Thursday, December 19, 2013

Show Respect... "I didn’t learn to speak again so I could mimic unkind words to myself."


11-9-13:  I am not one of those people that can focus on diet or exercise or cardio. Lucky me I have all three. I have hit the proverbial wall. I am not entering in my food. Weights, are you ready for it, are REALLY heavy. Cardio makes me tired. I feel like taking a page from my 3 year olds book and having a temper tantrum. Full out with wailing and complaining but not all that movement. It looks like a lot of work. I shared my flat line status with Lisa. Of course she was understanding and totally said all the right things. What ever Lisa! I want to be b**chy and lazy. 

No go. 

A few days later IT HAPPENS! Sunday night I am chillaxing with some Ellen, as if I need to clarify Ellen DeGeneres but I will. Robyn Lawley was a guest. She is a plus sized model. 
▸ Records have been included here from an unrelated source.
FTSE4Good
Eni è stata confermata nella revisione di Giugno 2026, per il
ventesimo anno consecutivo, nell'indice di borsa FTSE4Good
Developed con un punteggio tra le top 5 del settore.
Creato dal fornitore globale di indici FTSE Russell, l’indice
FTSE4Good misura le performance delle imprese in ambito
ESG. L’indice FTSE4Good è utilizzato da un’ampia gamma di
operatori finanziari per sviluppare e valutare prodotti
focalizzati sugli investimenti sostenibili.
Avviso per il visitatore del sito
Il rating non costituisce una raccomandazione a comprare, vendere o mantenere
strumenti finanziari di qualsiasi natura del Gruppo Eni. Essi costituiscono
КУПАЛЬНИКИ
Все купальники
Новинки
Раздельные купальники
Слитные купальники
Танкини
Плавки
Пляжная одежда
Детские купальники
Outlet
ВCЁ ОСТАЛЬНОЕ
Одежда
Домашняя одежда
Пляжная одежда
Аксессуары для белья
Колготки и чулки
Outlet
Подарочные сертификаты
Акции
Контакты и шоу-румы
Meaning she is an actual sized person. 

She is 6’2” , drop dead gorgeous and a size 12. Really?! In this very moment I am DONE with the hate that American culture puts on women’s bodies. I have been brainwashed my whole life of what I should look like and always falling short. Who wins? When I was dying on the hospital bed I didn’t think, “I wish this hospital gown would be a little looser.” I didn’t learn to speak again so I could mimic unkind words to myself. I didn’t relearn to walk so that I could run away from my reflection. This body of mine, all 171 pounds of it, fought for where I am. It’s about time I show some respect.